▶ [Exercise]: Could you output every record below exactly, leaving out the pictures?

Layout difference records
┄┄┄┄┄┄
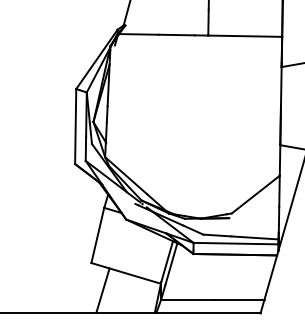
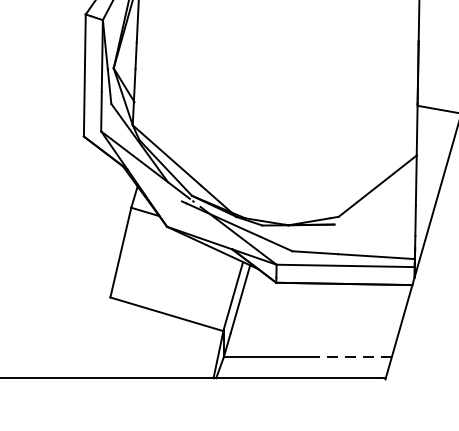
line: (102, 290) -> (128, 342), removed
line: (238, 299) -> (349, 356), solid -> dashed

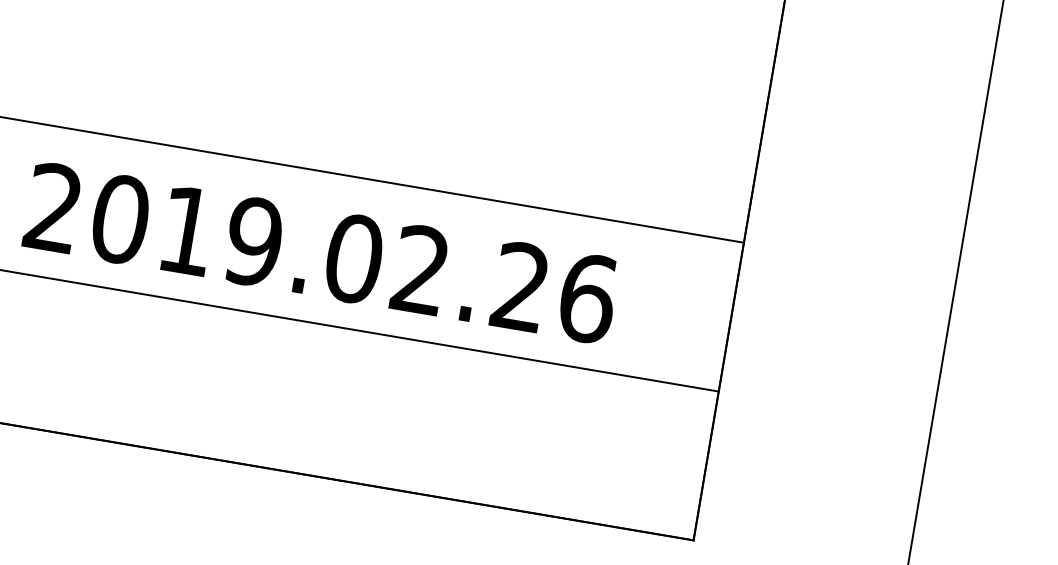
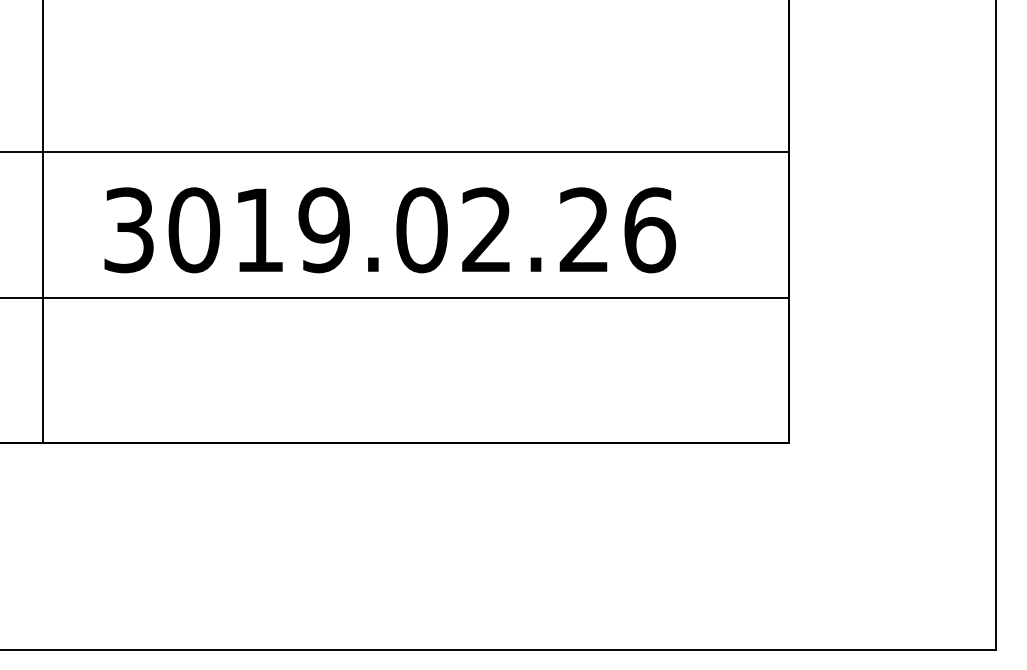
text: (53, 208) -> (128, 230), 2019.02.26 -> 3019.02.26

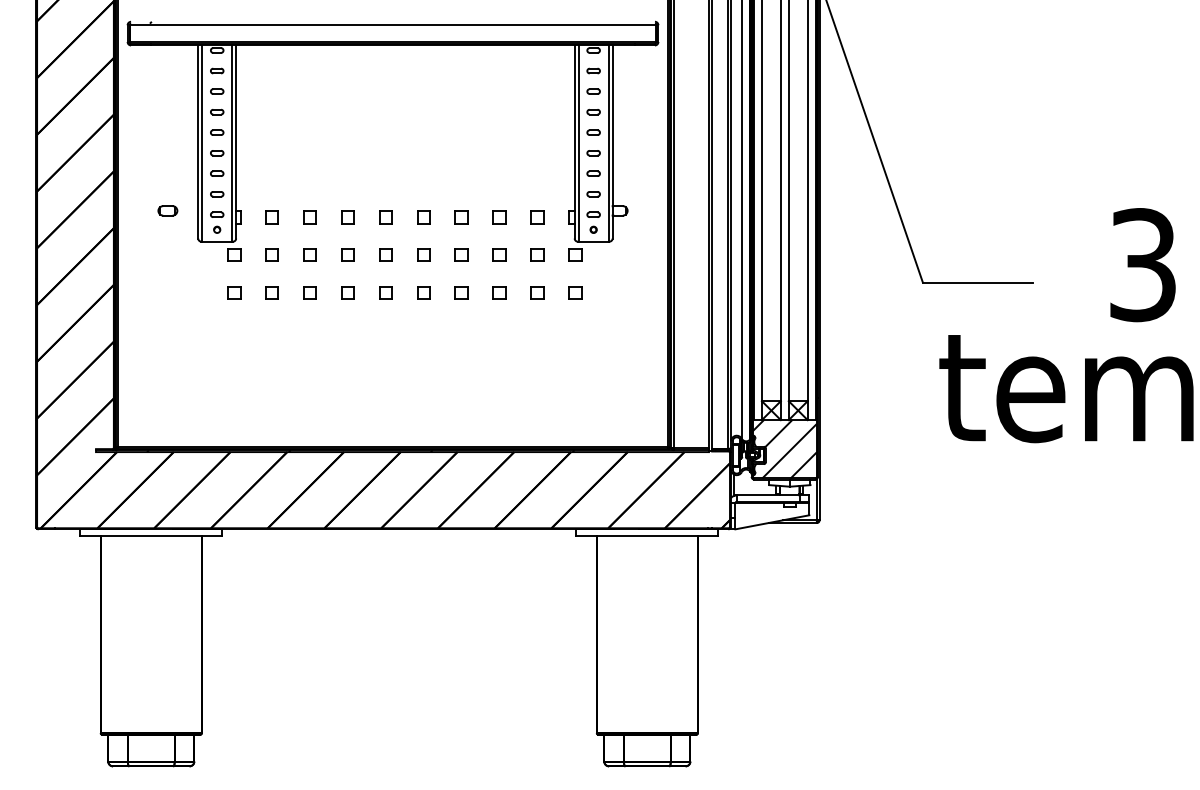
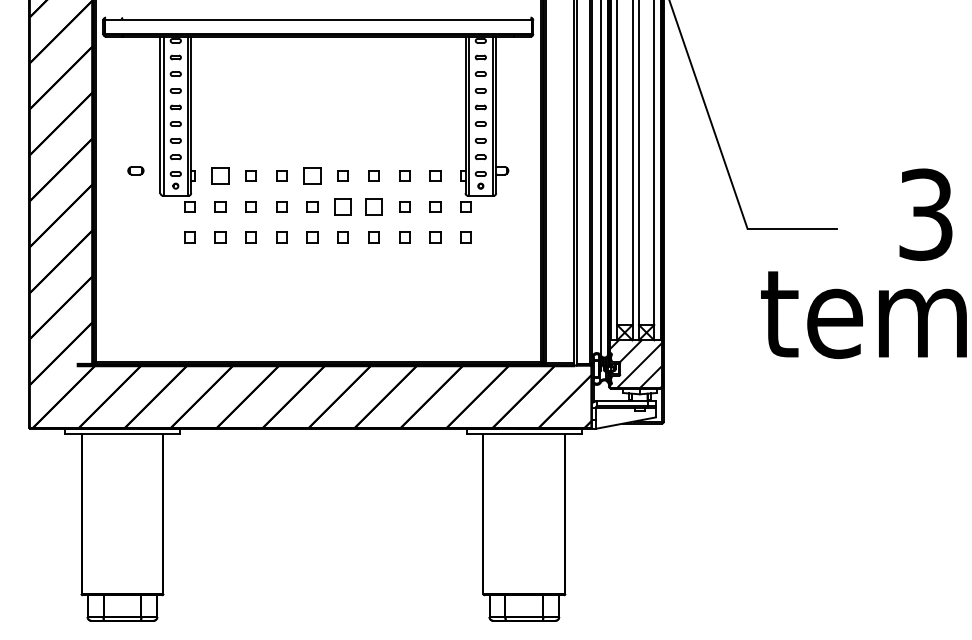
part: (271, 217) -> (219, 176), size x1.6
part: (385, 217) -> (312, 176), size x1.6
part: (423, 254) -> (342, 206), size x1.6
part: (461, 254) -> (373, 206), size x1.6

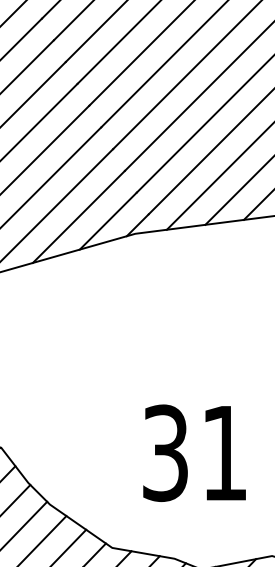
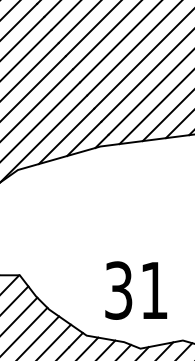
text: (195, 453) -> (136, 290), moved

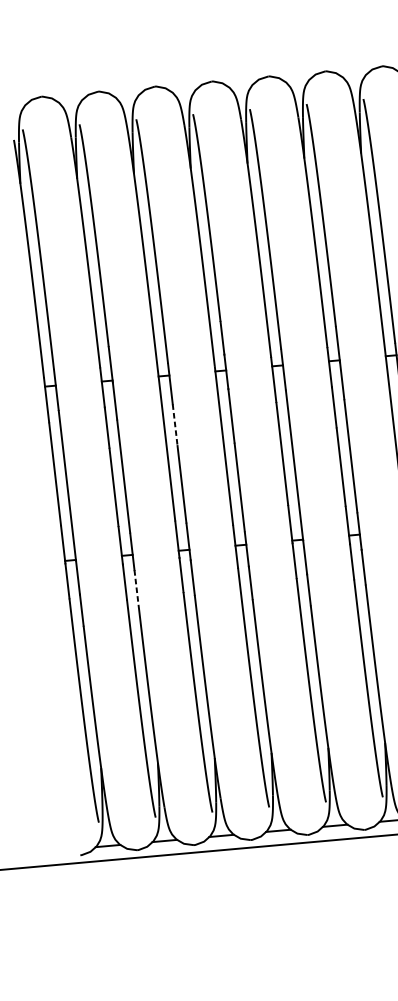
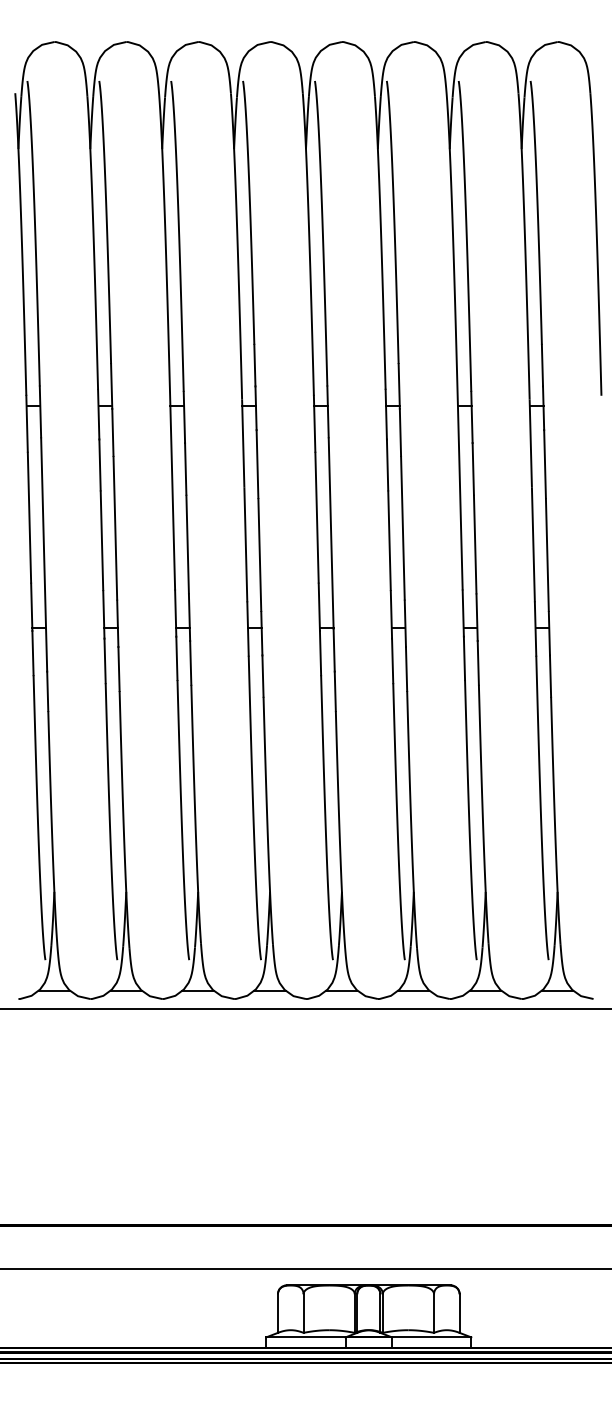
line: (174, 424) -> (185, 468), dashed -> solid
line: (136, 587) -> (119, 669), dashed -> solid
┄┄┄┄┄┄
▶ [Solution to this problem]:
line: (102, 290) -> (128, 342), removed
line: (238, 299) -> (349, 356), solid -> dashed

text: (53, 208) -> (128, 230), 2019.02.26 -> 3019.02.26

part: (271, 217) -> (219, 176), size x1.6
part: (385, 217) -> (312, 176), size x1.6
part: (423, 254) -> (342, 206), size x1.6
part: (461, 254) -> (373, 206), size x1.6

text: (195, 453) -> (136, 290), moved

line: (174, 424) -> (185, 468), dashed -> solid
line: (136, 587) -> (119, 669), dashed -> solid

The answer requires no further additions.